◆ Records ◆
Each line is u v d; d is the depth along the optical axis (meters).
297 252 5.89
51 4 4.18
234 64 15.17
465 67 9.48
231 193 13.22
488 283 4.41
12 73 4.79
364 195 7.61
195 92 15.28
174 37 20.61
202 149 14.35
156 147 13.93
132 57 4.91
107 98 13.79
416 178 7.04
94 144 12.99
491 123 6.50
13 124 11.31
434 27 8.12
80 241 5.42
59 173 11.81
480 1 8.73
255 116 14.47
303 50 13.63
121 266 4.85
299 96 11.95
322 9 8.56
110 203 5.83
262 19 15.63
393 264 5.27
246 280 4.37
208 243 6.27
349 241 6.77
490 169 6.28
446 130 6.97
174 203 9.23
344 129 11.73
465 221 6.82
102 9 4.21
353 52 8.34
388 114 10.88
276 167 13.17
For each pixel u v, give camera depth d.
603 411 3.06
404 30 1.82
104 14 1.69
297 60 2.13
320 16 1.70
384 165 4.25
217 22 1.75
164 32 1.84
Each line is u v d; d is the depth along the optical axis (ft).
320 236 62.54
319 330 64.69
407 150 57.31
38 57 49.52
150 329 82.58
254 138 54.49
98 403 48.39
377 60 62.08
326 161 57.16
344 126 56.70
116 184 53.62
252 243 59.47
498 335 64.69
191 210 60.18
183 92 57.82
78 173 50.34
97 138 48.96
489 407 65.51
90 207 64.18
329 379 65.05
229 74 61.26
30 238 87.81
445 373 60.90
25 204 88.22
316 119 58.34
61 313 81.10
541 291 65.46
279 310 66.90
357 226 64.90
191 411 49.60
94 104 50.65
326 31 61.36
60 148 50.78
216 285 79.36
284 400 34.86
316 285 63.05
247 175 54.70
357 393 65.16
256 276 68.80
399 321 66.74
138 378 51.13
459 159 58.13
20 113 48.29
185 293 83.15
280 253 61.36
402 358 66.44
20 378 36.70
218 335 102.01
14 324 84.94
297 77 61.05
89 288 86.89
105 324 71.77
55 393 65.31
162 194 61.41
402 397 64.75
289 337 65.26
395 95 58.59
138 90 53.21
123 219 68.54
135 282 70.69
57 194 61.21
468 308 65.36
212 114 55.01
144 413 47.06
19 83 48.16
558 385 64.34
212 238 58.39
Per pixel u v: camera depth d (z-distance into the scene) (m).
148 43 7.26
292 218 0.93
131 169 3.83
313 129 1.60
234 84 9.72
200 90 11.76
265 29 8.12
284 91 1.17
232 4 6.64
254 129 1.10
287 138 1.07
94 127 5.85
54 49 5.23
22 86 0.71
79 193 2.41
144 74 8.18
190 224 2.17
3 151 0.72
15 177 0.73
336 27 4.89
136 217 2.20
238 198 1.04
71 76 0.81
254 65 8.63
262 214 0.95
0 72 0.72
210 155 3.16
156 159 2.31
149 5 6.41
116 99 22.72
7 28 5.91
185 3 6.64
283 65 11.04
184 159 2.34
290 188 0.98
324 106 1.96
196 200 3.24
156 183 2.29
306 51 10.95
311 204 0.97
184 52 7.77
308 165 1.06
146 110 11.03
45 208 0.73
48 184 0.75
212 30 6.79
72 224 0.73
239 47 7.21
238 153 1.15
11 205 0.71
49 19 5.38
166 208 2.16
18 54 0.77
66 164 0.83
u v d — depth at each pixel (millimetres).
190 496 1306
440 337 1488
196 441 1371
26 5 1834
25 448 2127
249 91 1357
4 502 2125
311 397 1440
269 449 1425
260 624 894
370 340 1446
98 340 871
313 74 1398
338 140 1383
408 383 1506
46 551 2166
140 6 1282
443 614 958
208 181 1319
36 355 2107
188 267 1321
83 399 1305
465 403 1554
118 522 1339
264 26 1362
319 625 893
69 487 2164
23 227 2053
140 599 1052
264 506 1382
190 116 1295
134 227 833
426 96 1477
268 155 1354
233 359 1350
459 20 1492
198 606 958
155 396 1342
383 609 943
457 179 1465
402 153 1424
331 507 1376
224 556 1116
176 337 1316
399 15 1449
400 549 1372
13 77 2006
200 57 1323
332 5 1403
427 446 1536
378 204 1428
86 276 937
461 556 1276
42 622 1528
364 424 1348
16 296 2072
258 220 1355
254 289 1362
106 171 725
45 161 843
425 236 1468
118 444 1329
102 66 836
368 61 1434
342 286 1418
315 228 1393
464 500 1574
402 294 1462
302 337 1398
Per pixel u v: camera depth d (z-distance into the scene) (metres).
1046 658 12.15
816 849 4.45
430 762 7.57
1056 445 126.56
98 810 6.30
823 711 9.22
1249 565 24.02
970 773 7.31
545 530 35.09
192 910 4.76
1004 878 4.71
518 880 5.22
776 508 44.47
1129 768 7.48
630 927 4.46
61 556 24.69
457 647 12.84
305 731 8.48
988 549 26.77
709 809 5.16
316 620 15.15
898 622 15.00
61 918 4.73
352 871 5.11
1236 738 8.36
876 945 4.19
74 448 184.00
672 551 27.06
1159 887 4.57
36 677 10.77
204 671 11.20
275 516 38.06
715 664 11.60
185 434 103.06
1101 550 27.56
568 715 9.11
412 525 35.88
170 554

◆ The task ◆
Only the number is wanted: how many lines in the entries above include the word "distance"?

◆ Exercise output ◆
2